Ursprünglich war am Eingang zum Gässchen in Wertingen ein Null-Acht-Fünfzehn-Gebäude geplant. Doch der Bauherr hat sich umbesonnen. 

Oh, schön! Das Wertinger Ochsengäßchen zeigt sich jetzt ganz bunt. Entgegen seinen ursprünglichen Planungen, die im Bauausschuss des Stadtrates vorgestellt wurden, hat Bauherr Balletshofer in Zusammenarbeit mit dem Stadtbaumeister nun doch ein schmuckes Mehrfamilienhaus an den Eingang des Gässchens gesetzt, das sich in die Altstadt und in die Proportionen des Gässchens einfügt.

Und dem Bauherrn ist wohl im Laufe der Arbeiten klar geworden, dass man im Altstadtbereich häufig tiefer in die Kasse greifen muss, als gedacht.
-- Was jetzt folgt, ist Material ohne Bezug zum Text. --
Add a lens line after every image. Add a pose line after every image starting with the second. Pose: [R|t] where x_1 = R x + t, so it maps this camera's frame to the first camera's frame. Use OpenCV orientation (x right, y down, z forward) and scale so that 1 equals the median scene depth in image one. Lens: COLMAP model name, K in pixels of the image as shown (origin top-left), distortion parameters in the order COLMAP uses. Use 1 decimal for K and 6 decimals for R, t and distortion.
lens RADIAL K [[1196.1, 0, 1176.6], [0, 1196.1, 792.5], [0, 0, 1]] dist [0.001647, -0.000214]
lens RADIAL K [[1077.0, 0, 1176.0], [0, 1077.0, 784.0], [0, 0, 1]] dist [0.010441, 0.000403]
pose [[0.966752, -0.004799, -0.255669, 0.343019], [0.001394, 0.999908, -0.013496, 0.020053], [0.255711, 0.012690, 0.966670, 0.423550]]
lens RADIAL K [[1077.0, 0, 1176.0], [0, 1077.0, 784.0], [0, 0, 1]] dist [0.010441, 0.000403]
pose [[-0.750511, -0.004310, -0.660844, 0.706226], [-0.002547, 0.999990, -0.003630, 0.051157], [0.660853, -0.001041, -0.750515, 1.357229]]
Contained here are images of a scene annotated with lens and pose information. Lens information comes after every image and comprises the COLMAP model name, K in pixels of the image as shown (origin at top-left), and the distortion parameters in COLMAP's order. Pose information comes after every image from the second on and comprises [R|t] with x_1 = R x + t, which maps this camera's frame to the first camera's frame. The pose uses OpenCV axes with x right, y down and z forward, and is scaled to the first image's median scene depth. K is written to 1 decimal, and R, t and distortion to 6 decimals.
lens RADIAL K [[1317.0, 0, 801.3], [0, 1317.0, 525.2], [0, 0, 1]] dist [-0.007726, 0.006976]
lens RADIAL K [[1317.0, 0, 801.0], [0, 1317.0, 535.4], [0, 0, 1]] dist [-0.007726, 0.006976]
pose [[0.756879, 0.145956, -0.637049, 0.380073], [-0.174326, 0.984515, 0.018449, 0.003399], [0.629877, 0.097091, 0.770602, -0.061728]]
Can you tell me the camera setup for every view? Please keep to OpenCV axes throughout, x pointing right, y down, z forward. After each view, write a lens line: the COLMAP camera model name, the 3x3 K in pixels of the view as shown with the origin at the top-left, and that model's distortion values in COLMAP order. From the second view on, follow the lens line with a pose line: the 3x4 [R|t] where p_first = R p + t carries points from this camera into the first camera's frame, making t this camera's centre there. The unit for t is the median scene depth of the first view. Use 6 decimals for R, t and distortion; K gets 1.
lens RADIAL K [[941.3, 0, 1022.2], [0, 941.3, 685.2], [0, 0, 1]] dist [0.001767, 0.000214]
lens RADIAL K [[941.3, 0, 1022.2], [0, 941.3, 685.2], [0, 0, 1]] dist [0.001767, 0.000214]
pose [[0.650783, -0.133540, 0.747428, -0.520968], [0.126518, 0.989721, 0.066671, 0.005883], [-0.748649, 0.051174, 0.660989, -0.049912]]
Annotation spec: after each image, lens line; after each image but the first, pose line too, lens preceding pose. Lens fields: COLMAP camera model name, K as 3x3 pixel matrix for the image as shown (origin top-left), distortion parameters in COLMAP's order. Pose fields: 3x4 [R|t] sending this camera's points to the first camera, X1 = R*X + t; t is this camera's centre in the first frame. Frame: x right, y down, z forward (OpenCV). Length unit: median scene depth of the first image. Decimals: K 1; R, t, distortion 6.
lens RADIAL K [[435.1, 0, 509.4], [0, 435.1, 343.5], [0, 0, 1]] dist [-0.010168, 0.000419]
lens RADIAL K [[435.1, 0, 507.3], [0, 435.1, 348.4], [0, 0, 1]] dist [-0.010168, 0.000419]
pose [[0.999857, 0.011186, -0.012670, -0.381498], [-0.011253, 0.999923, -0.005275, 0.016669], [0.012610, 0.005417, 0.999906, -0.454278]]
Ein Null-Acht-Fünfzehn-Gebäude wäre sicher preiswerter gewesen. Zierbänder um die Fenster und Biberschwanzziegel, wie sie in die Altstadt gehören, haben ihren Preis. Und sicher auch das moderne Garagentor, das dem alten Stil angepasst wurde.

Aber die Investition und der Aufwand lohnen sich. Denn wer mitten in Wertingen baut, trägt besondere Verantwortung für das Erscheinungsbild des Stadtkerns, das sich im Ochsengässchen jetzt fast besser darstellt, als vorher. Denn die früheren Mehler-Gebäude, die an dieser Stelle standen, waren marode und auch architektonisch nur noch Flickwerk.

So ist das Projekt jetzt ein Beispiel dafür, wie es weitergehen könnte mit den Sanierungen im Altstadtbereich. Denn die Wertinger lieben ihr Städtle und wünschen sich, dass es ein durchaus modernes Städtle wird, aber auch ein durchaus „schwäbisches Städtle“ bleibt.